Automatic

CSV File Splitting

Handle massive spreadsheets with automatic row-by-row splitting for perfect search results

What is CSV File Splitting?

When you upload large CSV or Excel files, George AI automatically splits them into individual markdown files—one per row. This ensures that when you search, you find exactly the row you're looking for, not an entire massive file.

No configuration needed. Upload a 100,000-row product catalog, and George AI handles everything automatically.

Maximum Tested

732K Rows

Largest successfully processed file

Memory Usage

~1 KB

Constant, regardless of file size

Search Precision

1 Row

Each search result = 1 record

How It Works

Upload CSV

Any size file
Auto-Split

One file per row
Embed

Vector search enabled
Search

Find exact rows

Example: Product Catalog (10,000 Products)

Input:

SKU,Name,Price,Stock

P-001,Widget A,29.99,150

P-002,Widget B,39.99,75

...

P-10000,Widget Z,19.99,200

Output (File Structure):

products.md (summary)

parts/

  0/ (rows 1-100)

    1.md, 2.md, ..., 100.md

  1/ (rows 101-200)

  2/ (rows 201-300)

...

Bucketed Storage: Files organized into folders of 100 for efficient access

Benefits

Semantic Search Precision

Each row becomes one semantic chunk. When you search "red t-shirt size M", you get that exact product row—not a 50,000-row file.

Memory Efficiency

Streaming architecture processes files with constant ~1KB memory usage, regardless of file size. Handle 700K+ rows without performance degradation.

Fast Pagination

Bucketed storage (100 files per directory) enables fast UI navigation. Metadata caching makes browsing split files instant.

Enrichment-Ready

Each row is a list item. Add enrichment fields to extract additional data (e.g., "Product Category" from description). Perfect for data cleaning.

Viewing Split Files

Markdown File Selector

After upload, navigate to the file in your library:

Open the library containing your CSV file
Click on the file name
Use the Markdown File Selector dropdown to choose which row to view
Dropdown shows: "Summary", "Row 1", "Row 2", etc.

Pagination Controls

For files with many rows, pagination controls appear automatically:

Navigate between rows using previous/next buttons
Jump to specific row numbers
View summary file to see total row count and column names

Configuration

Automatic - No configuration needed!

CSV file splitting is enabled by default for all libraries. Just upload and go.
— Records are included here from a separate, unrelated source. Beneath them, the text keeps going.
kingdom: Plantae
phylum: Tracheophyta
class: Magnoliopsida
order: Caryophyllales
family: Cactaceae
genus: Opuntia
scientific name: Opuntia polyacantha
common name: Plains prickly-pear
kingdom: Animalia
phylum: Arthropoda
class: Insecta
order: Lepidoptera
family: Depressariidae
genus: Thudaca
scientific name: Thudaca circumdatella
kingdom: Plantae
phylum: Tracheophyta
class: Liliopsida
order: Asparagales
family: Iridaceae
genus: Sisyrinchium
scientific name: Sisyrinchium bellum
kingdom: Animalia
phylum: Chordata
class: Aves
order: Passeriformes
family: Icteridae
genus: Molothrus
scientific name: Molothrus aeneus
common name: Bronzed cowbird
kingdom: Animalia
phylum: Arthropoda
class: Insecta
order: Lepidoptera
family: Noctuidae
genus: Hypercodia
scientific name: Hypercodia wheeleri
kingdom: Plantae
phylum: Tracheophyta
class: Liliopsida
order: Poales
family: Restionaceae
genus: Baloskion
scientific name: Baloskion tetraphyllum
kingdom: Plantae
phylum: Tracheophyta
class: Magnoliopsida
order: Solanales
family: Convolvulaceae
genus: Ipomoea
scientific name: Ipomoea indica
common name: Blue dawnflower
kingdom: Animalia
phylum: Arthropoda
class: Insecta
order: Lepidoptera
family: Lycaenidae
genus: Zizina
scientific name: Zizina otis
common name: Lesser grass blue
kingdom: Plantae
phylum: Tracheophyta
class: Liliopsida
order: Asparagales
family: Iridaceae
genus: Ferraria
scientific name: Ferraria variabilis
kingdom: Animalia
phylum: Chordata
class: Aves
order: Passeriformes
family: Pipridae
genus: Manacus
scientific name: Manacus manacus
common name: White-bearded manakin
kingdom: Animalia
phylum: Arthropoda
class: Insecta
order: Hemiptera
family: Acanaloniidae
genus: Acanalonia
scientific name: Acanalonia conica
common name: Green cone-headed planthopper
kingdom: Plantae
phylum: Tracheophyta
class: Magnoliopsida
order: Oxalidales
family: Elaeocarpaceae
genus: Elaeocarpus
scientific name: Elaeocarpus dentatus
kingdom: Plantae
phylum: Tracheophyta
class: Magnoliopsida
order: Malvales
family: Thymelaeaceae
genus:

Advanced: Library Settings

For power users, the setting is controlled in library configuration:

Setting	Default Value	Description
`splitByCsvRows`	Enabled	Automatically split CSV/Excel files by rows

Technical Details

File Storage Structure

Storage Layout:

/storage/libraries/{libraryId}/files/{fileId}/

  main.md                  # Summary file

  parts/0/1.md             # Row 1

  parts/0/2.md             # Row 2

...

  parts/0/100.md           # Row 100

  parts/1/101.md           # Row 101 (new bucket)

...

Markdown Format per Row

Each row becomes a structured markdown file:

# Row 1

**SKU:** P-001

**Name:** Widget A

**Price:** 29.99

**Stock:** 150

Embedding Strategy

One Chunk per Row: Each markdown file = one semantic chunk
Batch Processing: Embeddings generated in parallel batches for speed
Part Number Tracking: Each embedding stores its row number for retrieval
Summary Embedding: Main file (column headers + stats) also embedded

Common Use Cases

Product Catalogs

Upload supplier product lists (50,000+ products). Search finds exact SKUs. Enrich to extract missing data (category, brand). Export to e-commerce platform via automations.

Inventory Lists

Process warehouse inventory spreadsheets. Search by location, product code, or description. Track stock levels across multiple warehouses.

Customer & Contact Lists

Import CRM exports. Search by name, company, or email. Enrich with additional data from web APIs. Clean and deduplicate records.

Transaction & Order Logs

Process order history CSVs (100K+ transactions). Search by order number, customer, or date. Analyze patterns with AI enrichments.